OoriData / OgbujiPT

Client-side toolkit for using large language models, including where self-hosted
Apache License 2.0
103 stars 8 forks source link

Low-level experiments for agent/tool interaction with locally-hosted LLMs #15

Closed uogbuji closed 1 year ago

uogbuji commented 1 year ago

Returning to the topic of agents & tools now that we're favoring bare metal over wrappers such as langchain.

The document LLM Powered Autonomous Agents is a handy SoTA survey, and especially interesting is the listed template from AutoGPT.

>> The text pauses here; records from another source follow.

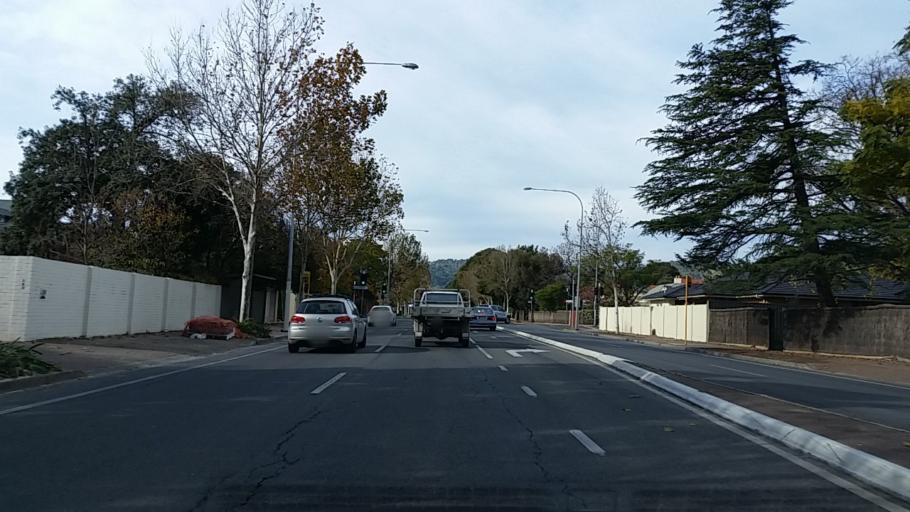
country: AU
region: South Australia
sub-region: Unley
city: Unley Park
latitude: -34.9651
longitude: 138.6144
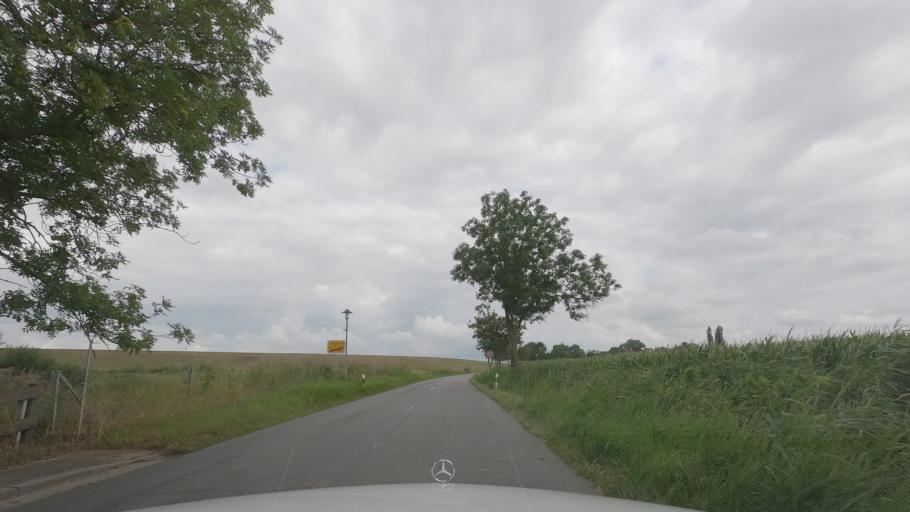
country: DE
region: Lower Saxony
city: Brake (Unterweser)
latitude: 53.2984
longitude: 8.5288
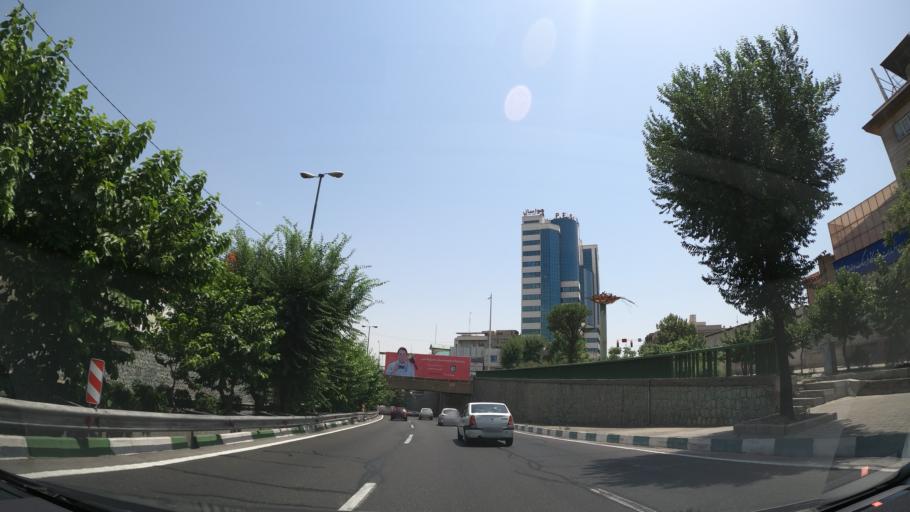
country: IR
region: Tehran
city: Tehran
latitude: 35.7299
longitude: 51.4209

There are more and more projects targeting this need, such as the gorilla model, and observations that coding models are especially good for this, so for example this post from the dev of the Nuggt agent project who found great results with Wizcoder-15B.

Tools for strictly influencing LLM generation also seem key here, including:

Tools for paramaterized function calling

See also:

Supersedes #8

uogbuji commented 1 year ago

Coming across PromptLayer gave me an idea: They already have hooks into langchain for their tracking, etc. tasks. We could adapt their hooks to add e.g. exhaustive logging of the agent interactions via LC, and then run one of the LC examples with GPT-4 and use that to borrow the interaction patterns. It might be enough to just do something like PL's OpenAI superclass.

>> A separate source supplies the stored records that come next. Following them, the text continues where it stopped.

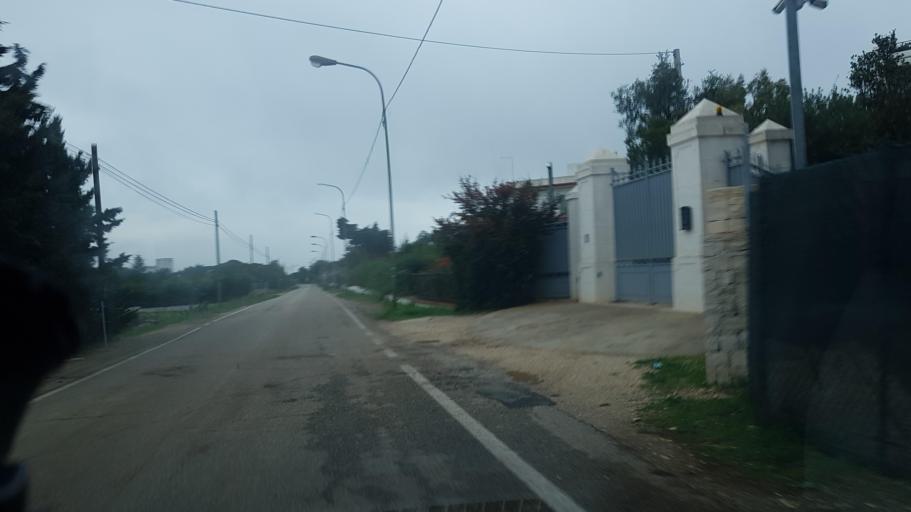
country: IT
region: Apulia
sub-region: Provincia di Brindisi
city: Ostuni
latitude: 40.7362
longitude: 17.5517
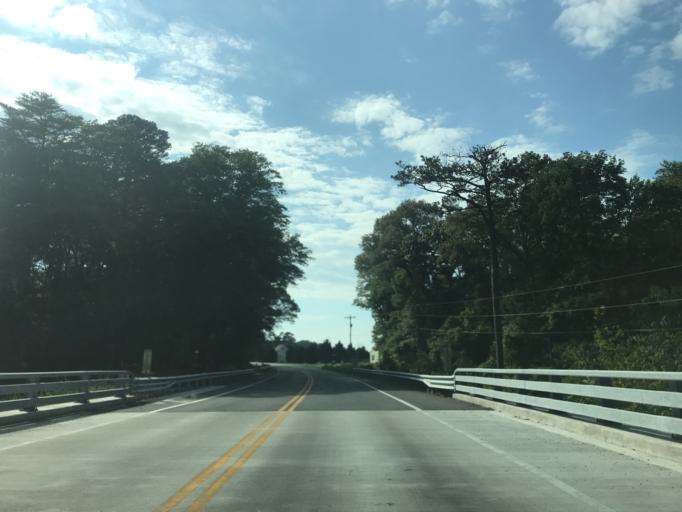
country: US
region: Maryland
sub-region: Wicomico County
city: Hebron
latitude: 38.4636
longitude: -75.7071
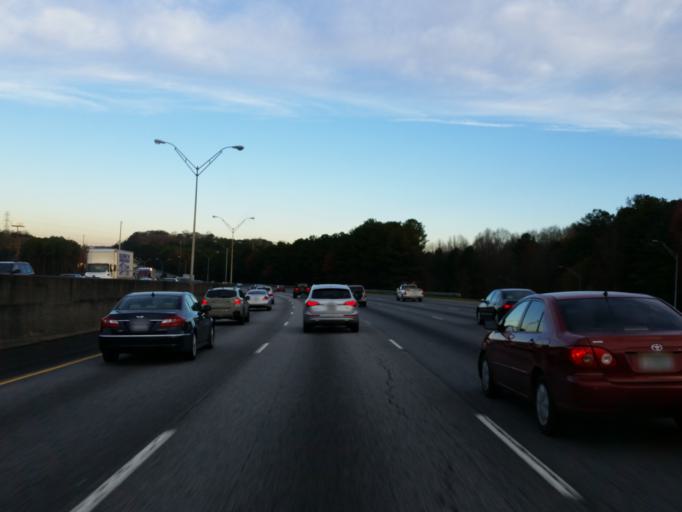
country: US
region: Georgia
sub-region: Cobb County
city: Marietta
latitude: 33.9577
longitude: -84.5167
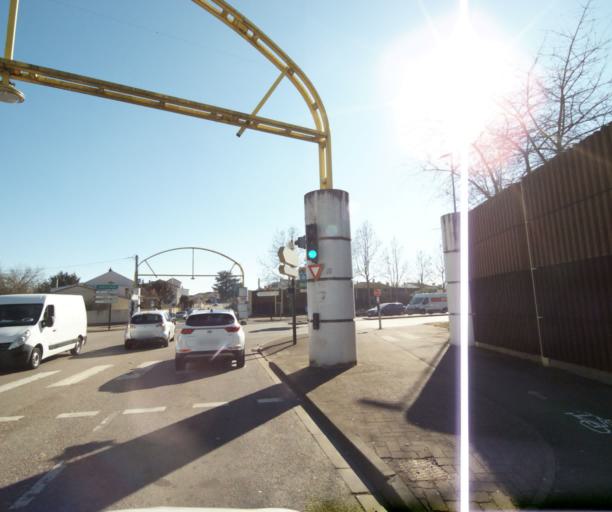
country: FR
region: Lorraine
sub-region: Departement de Meurthe-et-Moselle
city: Tomblaine
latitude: 48.6818
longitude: 6.2159
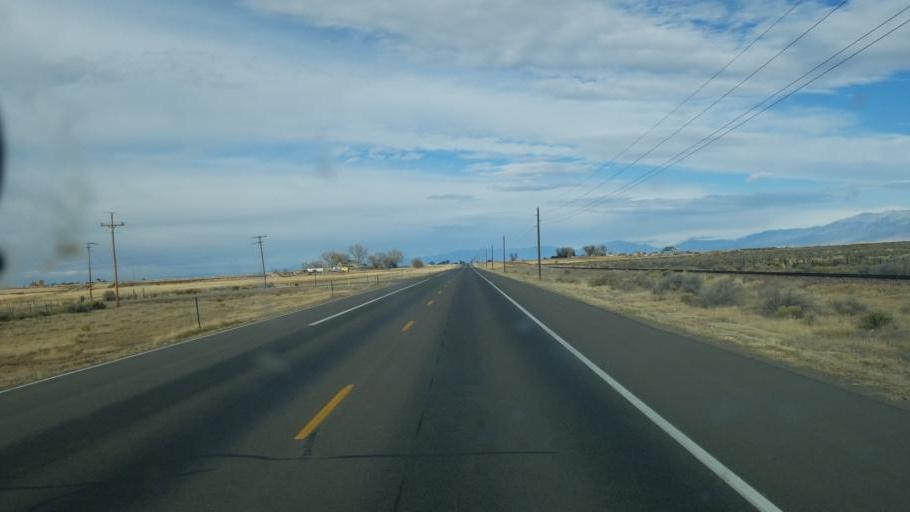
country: US
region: Colorado
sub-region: Alamosa County
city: Alamosa
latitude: 37.3406
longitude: -105.9379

uogbuji commented 1 year ago

Relevant that grammar-based sampling looks about to drop in llama.cpp. "adds an API that takes a serialized context-free grammar to guide and constrain sampling. Also adds a sample Backus-Naur form (BNF)-like syntax in main for specifying a grammar for generations."

Could allow us to control the LLM response with a DSL for tool selection & invocation.

uogbuji commented 1 year ago

On a bit of a philosophical tangent, the development of Google/DeepMind's RT-2 is more poignant than the universal "we're creating WALL-E!" ledes suggest. They say it's a vision-language-action model, which basically puts language at the center of long-standing obstacles in robotics around overall, adaptable higher function.

uogbuji commented 1 year ago

New paper talks about DFA-based logit guidance, and says it's better, and faster than the MS Guidance approach. As I mentioned above llama.cpp already has BNF-based sampling, which would be even more expressive than DFA. I'll try to look into that, this weekend. Interesting Reddit thread: https://www.reddit.com/r/LocalLLaMA/comments/15rb6a4/the_normal_blog_eliminating_hallucinations_fast/

uogbuji commented 1 year ago

Similar to the RT-2 findings mentioned above, this technique, Vision-Language-Action Models (VLAMs), puts an LLM at the heard of a self-driving vehicle, which ends up making strides with many stubborn problems of the latter: "LINGO-1: Exploring Natural Language for Autonomous Driving"

uogbuji commented 1 year ago

Notes for in-memory loading of Gorilla (via the TheBloke GGUF quant.

Download models (Mac-biaed instructions), assuming you're already in a venv:

mkdir -p ~/.local/share/models
cd ~/.local/share/models
# Get the model downloader
curl -O https://raw.githubusercontent.com/uogbuji/OgbujiPT/main/util/download-model.py
# Make sure you have prereqs
pip install requests tqdm
# Download Gorilla
python download-model.py --output . --select="Gorilla-7B.Q4_K_M.gguf" TheBloke/gorilla-7B-GGUF

Build ctransformers for Mac:

CT_METAL=1 pip install "ctransformers>=0.2.24" --no-binary ctransformers

Code to load Gorilla:

from ctransformers import AutoModelForCausalLM
from ogbujipt.llm_wrapper import ctransformer
MY_MODELS = '/Users/uche/.local/share/models'  # Salt to taste
model = AutoModelForCausalLM.from_pretrained(
        f'{MY_MODELS}/TheBloke_gorilla-7B-GGUF',
        model_file='Gorilla-7B.Q4_K_M.gguf',
        model_type="llama",
        gpu_layers=50)
oapi = ctransformer(model=model)
print(oapi('I\'d like to translate from English to French.'))

I think it will needs some finesse to actually prompt it properly.